If You Cant Take the Heat... Get out of the Stack

  • Page 1 of 1
    Bookmark and Share

In spite of the new ultra-low-power silicon on the market, it’s tempting to bite off more than you can cool. If you ‘duo’ (do), you can blow your diet threefold—first, you can kill your expensive CPU; second, you add the cost of the 500W power plant required to boot it; and finally, you lower reliability with the CPU cooler and system fans (including the fans to cool the power supply). It’s even worse if your system requires a high-end graphics card that also requires cooling. And don’t forget to budget for the inefficient / unconverted power of the supplies themselves—ten watts or more—since that heat also must be removed. Job security for your thermal engineer. 

Full-size ATX motherboards spread out the hot CPU and graphics cards longitudinally, and Rambo fans provide forced-air cooling to the tune of hundreds of linear feet per minute. If the fans fail, the system overheats and shuts down, with no damage other than user inconvenience and a service call. The situation is complicated when re-purposing this desktop technology for the small form factor world. Move from an indoor to an outdoor environment, such as a vehicle, and the ambient temperature baseline can jump up dramatically. Low-voltage (LV) and ultra-low-voltage (ULV) processor SKUs suddenly become well worth the price premium. But first download the processor datasheet to see whether the Tj max—the on-die transistor junction temperature maximum specification—is 100°C or only 90°C.

Industrial and military systems are often specified up to 85°C. Forced-air cooling is typically not allowed. When fan bearings go, blue screens and smoke screens can cause collateral damage. Alternatives to heat sinks and fans are needed. The lower the temperature to which the electronics are subjected, the better the reliability / MTBF will be. 

PC/104 stacks have been popular in tight spaces such as military, vehicle and aircraft applications. Unlike the motherboard example above where the heat is spread out, the heat generated by the CPU, graphics and power supply are combined into the same vertical stacking chimney. Without adequate cooling, the best-case scenario is reduced operating lifetime (shortened MTBF). The worst-case scenario is thermal runaway, where heat generated exceeds heat removed, and the temperature keeps rising… a ‘smoke stack’ reminiscent of Three Mile Island.

Heat pipes can solve this dilemma. With heat pipes, the heat is neither created nor destroyed, just moved to a location far away from sensitive electronics where it can be safely absorbed and dissipated, such as the system enclosure or a large heat sink. However, these solutions are expensive for this low-volume, high-mix market because they are custom-fitted to each unique board/stack/enclosure. And the need to increase the board-to-board stack height from 0.6” to 0.9” to make room for the heat pipe and aluminum block adds more cost and might mean that the proposed next-generation board set won’t fit in the space allotted. 
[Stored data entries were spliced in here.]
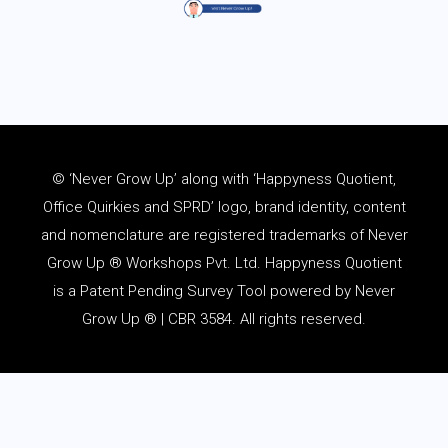
© ‘Never Grow Up’ along with ‘Happyness Quotient,
Office Quirkies and SPRD’ logo, brand identity, content
and
nomenclature
are registered trademarks of Never
Grow Up ® Workshops Pvt. Ltd. Happyness Quotient
is a Patent Pending Survey Tool powered by Never
Grow Up ® | CBR 3584. All rights reserved.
Enter computer-on-modules (COMs) to the rescue. Rather than insisting on stacking up and down, COMs make an important simplifying assumption, which has a side benefit for thermal designers—they only stack downward. As a result of the strict top side height limit, heat spreaders can be installed on the top surface to bring the same low-cost thermal relief to the x86 community that analog designers have used for many decades. 
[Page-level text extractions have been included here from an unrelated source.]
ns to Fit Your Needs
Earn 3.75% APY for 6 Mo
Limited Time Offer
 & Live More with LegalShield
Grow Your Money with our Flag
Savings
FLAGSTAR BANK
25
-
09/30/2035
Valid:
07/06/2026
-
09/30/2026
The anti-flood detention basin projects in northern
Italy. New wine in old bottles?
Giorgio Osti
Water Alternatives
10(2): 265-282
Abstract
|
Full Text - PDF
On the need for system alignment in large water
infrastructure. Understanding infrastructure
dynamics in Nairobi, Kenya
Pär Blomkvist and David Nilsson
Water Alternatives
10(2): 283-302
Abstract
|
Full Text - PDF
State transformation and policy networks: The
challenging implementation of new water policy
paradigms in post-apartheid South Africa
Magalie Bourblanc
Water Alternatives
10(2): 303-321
The ultimate thermal solution consists of directly coupling multicore processor and chipset heat to the flat metal heat spreader plate, which is then attached to the outside cabinet or system enclosure. Recall that thermal rise equals the power dissipation in watts times the ‘thermal resistance’ in degrees C per watt. Aluminum and copper have low thermal resistance making them ideal for a heat spreader. The weakest link is usually the thermal grease or gap filler pad in the case of a heat spreader plate, or a heat sink in a low airflow environment. Expect a 10 to 15 degree rise from ambient to thermal junction depending upon the processor’s thermal design power (TDP) rating and the resistance of the thermal solution. This means that the processor die could still be running at 90°C if the air outside the thermal solution is 75°C. Be especially careful of Atom SBCs that claim to support 85°C because only very few Atom processor models have a high enough junction temperature rating to support +85°C correctly.

More efficient processors and chipsets coming down the road will re-invent this market. Until then, thermal analysis remains a critical part of your design.